Surrealism and superfluity vanish at the outset of act two. A largely verbatim documentation of the few nights preceding the killing and the massacre itself, the act uses 911 records and home videos by the killers to construct a realistic retelling. Avoiding the sensationalism that they slip into at points in the first half, Paparelli and Karam stage the shooting tastefully. Klebold and Harris tote their weapons and stalk the library, but instead of actually shooting, they indicate murders by slapping the blackboard at the back of the room. The victims and hostages describe their actions in the past tense while sitting on chairs and lying under tables in the library where the killers carried out much of their carnage. The authenticity and leanness of the act maximize emotional impact. After Klebold and Harris shoot themselves in the head and the lights come up, the entire theater is silent for several minutes.

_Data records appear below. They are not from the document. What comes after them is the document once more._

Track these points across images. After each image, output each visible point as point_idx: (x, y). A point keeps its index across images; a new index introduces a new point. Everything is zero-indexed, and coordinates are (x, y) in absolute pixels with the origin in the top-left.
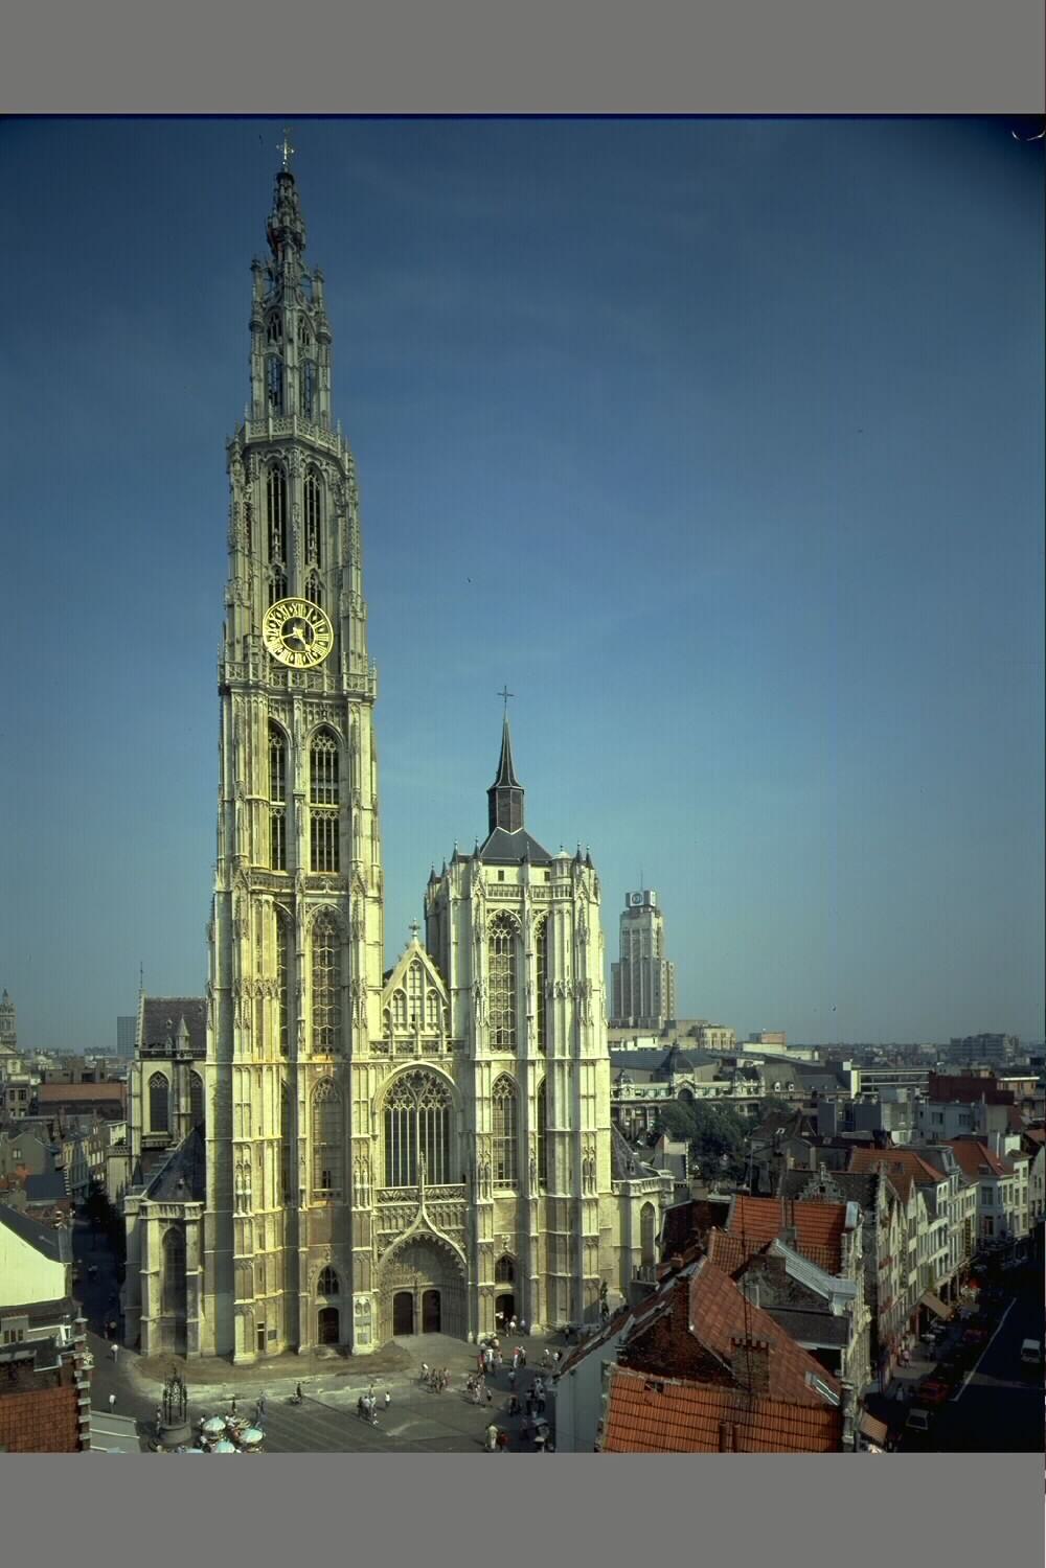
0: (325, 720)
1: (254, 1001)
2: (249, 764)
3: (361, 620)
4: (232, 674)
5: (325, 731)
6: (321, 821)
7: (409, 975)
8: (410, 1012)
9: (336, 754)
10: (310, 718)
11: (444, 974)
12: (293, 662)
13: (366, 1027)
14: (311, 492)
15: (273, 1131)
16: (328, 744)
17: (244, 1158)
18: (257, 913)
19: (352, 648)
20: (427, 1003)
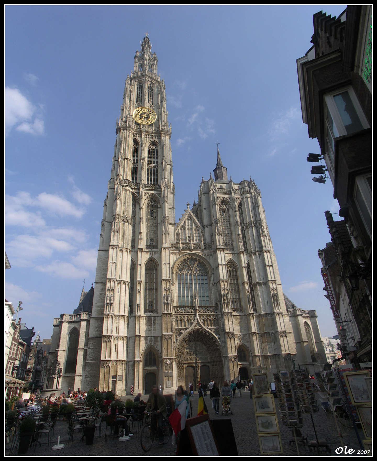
0: (153, 139)
1: (121, 224)
2: (125, 149)
3: (166, 115)
4: (121, 124)
5: (153, 143)
6: (151, 169)
7: (187, 221)
8: (187, 235)
9: (157, 150)
10: (148, 139)
11: (201, 221)
12: (143, 123)
13: (168, 234)
14: (151, 89)
15: (127, 277)
16: (154, 147)
17: (112, 286)
18: (124, 194)
19: (163, 120)
20: (194, 232)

The last act is disappointing compared with the rest of the show. Each actor, excepting the shooters, plays several roles, and besides an astonishing cross-dressing portrayal of a victim’s aunt by standout first-act Jock (Jerry MacKinnon), there is too much character saturation. Despite the failure of the act, the overall punch of the play remains, with the names and faces of the victims projected onto the back wall of the stage at the show’s conclusion.
Given the sensitive nature of the material, it is particularly bold for a theater production to attempt to show Columbine’s violent scenes, but because of tasteful decisions on the part of the playwrights and the unavoidable confrontation with evil that “columbinus” affords, the production certainly qualifies as a riveting night.